Anemic gun laws at both the state and federal levels are allowing women to be killed in appalling numbers, according to a recent study by the Center for American Progress entitled "Women Under the Gun."
The study confirms that violence against women is generally a crime of intimacy. In 65 percent of cases, women knew their attackers.
And a staggering proportion of violence against women is fatal, with guns being a key factor in those deaths.
As the Law Center to Prevent Gun Violence recognizes, if an abuser owns a firearm, an abused woman is five times more likely to be killed.
Put simply, the presence of guns dramatically increases the probability of death in incidents involving domestic violence.
We must do something about this now.
Members of Congress should pass an amended version of the Domestic Violence Criminal Disarmament Act, introduced in the U.S. House of Representatives last year.
In its current form, the bill would give state and local law enforcement the authority to seize firearms or ammunition when responding to domestic violence situations where there is probable cause to believe such firearms have been or are likely to be used to threaten, harass, menace or harm the victim. While law enforcement should be granted this authority, it should ultimately be the victim who decides if weapons ought to be seized.

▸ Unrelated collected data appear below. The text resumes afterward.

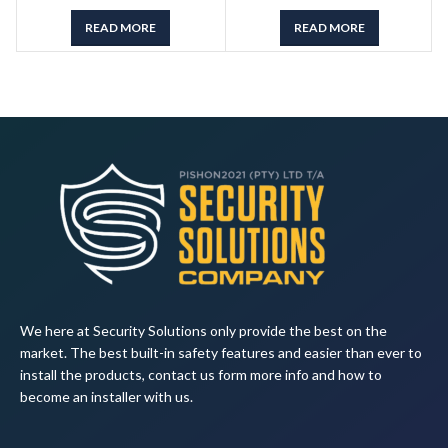
READ MORE
READ MORE
We here at Security Solutions only provide the best on the
market. The best built-in safety features and easier than ever to
install the products, contact us form more info and how to
become an installer with us.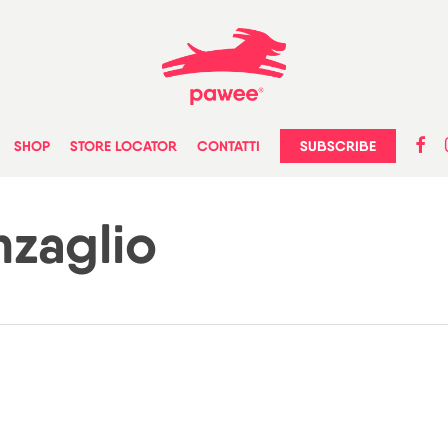
faceb
in
SUBSCRIBE
SHOP
STORE LOCATOR
CONTATTI
zaglio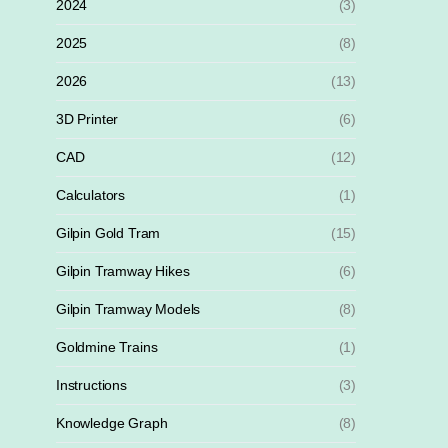
2024
(3)
2025
(8)
2026
(13)
3D Printer
(6)
CAD
(12)
Calculators
(1)
Gilpin Gold Tram
(15)
Gilpin Tramway Hikes
(6)
Gilpin Tramway Models
(8)
Goldmine Trains
(1)
Instructions
(3)
Knowledge Graph
(8)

It is time that we as a nation recognize the clear intersection of intimate partner violence and gun possession. We must enact laws on the state and federal levels that protect women where they live.
Guns are killing women in huge numbers in their homes, where they should be most secure, not most in danger.
Our lawmakers urgently need to respond to this domestic tragedy.
K. Sujata is president and CEO of the Chicago Foundation for Women. Kathleen A. Doherty is the executive director of the Chicago Metropolitan Battered Women's Network.